Als we deze jubel lezen kan er een vraag rijzen in ons hart: Hoe is zo’n leven. Is dat altijd zonneschijn. Kent dat leven alleen hoogtepunten? “NEE!”, zegt het antwoord van vraag 2. Dat leven heeft zijn hoogte- en dieptepunten. Het kent zijn strijd en twijfel. Het kent de aanvallen van buiten af maar ook van binnen uit. Dit leven kent zijn hoogtepunten als de Heere zo heel dicht bij is. Maar het kent ook zijn dieptepunten als ik weer opnieuw in de zonde val. Hier mogen we de kreet van Paulus helder onder ogen zien: Romeinen 7:18-25:” Want ik weet, dat in mij, dat is, in mijn vlees, geen goed woont; want het willen is wel bij mij, maar het goede te doen, dat vind ik niet. Want het goede dat ik wil, doe ik niet, maar het kwade, dat ik niet wil, dat doe ik. Indien ik datgene doe, dat ik niet wil, zo doe ik nu hetzelve niet meer, maar de zonde, die in mij woont. Zo vind ik dan deze wet in mij; als ik het goede wil doen, dat het kwade mij bijligt. Want ik heb een vermaak in de wet Gods, naar de inwendige mens; Maar ik zie een andere wet in mijn leden, welke strijdt tegen de wet van mijn gemoed, en mij gevangen neemt onder de wet van de zonde, die in mijn leden is. Ik ellendig mens, wie zal mij verlossen uit het lichaam dezes doods?
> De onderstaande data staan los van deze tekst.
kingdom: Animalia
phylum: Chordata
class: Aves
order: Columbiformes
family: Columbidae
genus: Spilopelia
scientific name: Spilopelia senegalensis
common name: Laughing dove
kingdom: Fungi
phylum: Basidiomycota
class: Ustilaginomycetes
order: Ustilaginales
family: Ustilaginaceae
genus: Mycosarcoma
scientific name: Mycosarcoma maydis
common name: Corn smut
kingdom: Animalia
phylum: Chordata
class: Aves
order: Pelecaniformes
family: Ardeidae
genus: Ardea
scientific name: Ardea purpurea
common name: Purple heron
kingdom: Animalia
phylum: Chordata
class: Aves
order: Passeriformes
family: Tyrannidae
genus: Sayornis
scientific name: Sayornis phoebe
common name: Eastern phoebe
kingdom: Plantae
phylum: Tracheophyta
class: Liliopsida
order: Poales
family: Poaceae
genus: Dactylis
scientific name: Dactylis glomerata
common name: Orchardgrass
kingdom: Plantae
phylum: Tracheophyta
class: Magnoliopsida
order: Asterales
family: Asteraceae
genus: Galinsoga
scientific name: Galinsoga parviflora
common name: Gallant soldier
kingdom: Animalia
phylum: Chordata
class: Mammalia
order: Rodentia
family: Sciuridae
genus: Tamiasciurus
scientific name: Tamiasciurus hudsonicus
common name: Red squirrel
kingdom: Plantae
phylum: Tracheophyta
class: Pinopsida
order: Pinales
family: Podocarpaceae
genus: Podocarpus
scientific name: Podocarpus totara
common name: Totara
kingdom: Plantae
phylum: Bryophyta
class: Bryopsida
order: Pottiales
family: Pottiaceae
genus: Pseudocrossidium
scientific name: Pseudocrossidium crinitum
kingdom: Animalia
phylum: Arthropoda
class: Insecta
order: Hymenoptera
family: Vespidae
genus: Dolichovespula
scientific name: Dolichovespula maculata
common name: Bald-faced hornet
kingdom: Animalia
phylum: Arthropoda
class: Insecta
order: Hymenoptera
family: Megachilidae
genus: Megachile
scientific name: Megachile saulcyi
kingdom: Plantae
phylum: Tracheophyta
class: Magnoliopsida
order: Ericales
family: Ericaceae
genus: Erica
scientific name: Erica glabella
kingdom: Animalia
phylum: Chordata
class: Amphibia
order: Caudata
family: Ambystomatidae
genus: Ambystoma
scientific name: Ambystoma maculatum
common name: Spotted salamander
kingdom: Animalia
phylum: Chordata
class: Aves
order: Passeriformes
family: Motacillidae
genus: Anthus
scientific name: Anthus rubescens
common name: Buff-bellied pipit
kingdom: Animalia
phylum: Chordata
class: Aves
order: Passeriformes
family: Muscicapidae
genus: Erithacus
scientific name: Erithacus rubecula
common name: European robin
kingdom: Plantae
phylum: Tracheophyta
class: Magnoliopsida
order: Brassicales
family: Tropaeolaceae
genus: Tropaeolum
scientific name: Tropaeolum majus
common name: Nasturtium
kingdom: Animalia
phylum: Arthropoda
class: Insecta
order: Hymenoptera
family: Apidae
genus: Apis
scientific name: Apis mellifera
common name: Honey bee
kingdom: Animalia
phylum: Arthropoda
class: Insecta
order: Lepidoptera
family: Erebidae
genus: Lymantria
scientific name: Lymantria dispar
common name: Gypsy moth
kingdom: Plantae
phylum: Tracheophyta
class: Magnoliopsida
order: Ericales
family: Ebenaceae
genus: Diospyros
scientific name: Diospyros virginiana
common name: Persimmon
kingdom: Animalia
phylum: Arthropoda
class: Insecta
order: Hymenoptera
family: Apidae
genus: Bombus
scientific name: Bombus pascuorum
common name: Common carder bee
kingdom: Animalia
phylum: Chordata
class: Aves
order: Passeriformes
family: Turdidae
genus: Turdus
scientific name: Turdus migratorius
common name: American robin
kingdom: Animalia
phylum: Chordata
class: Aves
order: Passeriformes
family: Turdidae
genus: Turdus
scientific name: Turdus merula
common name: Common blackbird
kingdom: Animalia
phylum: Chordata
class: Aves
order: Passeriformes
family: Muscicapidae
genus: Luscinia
Ik dank God, door Jezus Christus, onzen Heere.”
Dat juichend leven van vraag 1 kent zijn ups en downs maar al te goed. Het kent de uren en dagen van leven op de toppen van de blijdschap, maar ook de uren of dagen van leven in diepe dalen van afdwaling en verleiding en vallen in de zonden. Vallen in de zonden en niet leven in de zonden.
Als dan die blijdschap weer gesmaakt mag worden, dan kan die juichtoon weer zo heerlijk klinken: Ik ben van Hem, van de Heere Jezus en Hij van mij. Het leven achter de Heiland aan is een leven van vallen en opstaan... Nee, van vallen en opgeraapt worden! Opgeraapt door de Goede Herder, Die Zijn leven gezet heeft voor Zijn schapen. Als we dit voor ogen houden dan is er elke dag alleen reden om te juichen.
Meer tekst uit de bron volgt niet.